## EXERCISE INPUT
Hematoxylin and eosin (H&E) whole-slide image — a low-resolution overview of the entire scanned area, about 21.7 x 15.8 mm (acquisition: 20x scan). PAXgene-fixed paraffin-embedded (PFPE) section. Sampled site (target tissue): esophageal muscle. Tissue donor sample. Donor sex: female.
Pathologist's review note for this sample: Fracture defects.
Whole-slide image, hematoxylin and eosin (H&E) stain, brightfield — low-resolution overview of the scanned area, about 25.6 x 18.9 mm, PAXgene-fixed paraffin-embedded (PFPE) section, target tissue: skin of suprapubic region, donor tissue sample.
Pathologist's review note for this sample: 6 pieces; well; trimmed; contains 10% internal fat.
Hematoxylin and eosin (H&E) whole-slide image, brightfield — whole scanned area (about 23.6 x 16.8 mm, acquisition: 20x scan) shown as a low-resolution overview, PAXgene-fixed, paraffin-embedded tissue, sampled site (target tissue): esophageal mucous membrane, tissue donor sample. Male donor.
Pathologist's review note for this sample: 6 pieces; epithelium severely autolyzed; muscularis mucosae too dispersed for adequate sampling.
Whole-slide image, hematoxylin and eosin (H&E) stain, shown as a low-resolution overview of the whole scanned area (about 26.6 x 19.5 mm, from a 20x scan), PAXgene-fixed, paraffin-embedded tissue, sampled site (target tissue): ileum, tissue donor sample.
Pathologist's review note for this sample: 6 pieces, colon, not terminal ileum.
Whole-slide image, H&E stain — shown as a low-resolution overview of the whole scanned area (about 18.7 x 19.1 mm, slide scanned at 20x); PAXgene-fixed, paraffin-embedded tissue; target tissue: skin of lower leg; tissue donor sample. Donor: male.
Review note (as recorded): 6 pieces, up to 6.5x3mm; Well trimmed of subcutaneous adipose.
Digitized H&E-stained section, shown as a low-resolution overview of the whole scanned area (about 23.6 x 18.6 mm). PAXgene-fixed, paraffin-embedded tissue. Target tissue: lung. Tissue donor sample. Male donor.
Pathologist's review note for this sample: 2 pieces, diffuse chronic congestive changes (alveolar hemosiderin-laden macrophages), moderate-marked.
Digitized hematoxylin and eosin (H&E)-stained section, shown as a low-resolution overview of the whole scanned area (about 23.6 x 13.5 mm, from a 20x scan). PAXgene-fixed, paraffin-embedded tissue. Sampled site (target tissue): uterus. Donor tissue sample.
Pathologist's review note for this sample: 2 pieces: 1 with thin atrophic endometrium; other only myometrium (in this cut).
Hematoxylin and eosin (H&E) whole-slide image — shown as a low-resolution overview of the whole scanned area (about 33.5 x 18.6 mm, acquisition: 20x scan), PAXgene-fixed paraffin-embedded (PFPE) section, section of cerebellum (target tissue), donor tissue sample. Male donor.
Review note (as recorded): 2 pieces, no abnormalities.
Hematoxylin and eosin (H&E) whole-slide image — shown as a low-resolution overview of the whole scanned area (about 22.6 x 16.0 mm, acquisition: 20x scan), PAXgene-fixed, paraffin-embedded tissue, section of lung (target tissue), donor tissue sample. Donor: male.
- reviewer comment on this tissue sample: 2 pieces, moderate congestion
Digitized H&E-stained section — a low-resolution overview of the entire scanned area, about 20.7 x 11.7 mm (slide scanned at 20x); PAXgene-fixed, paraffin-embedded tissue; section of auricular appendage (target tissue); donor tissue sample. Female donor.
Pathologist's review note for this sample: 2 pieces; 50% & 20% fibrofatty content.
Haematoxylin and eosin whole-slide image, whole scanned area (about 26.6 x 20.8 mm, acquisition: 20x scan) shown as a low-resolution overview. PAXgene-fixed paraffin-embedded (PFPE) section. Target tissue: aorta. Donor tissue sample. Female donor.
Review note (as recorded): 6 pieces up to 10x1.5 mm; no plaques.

## TASK REQUIREMENTS
From the entries, copy every line in which the string "ileum" can be found.

## OUTPUT BELOW
Whole-slide image, hematoxylin and eosin (H&E) stain, shown as a low-resolution overview of the whole scanned area (about 26.6 x 19.5 mm, from a 20x scan), PAXgene-fixed, paraffin-embedded tissue, sampled site (target tissue): ileum, tissue donor sample.
Pathologist's review note for this sample: 6 pieces, colon, not terminal ileum.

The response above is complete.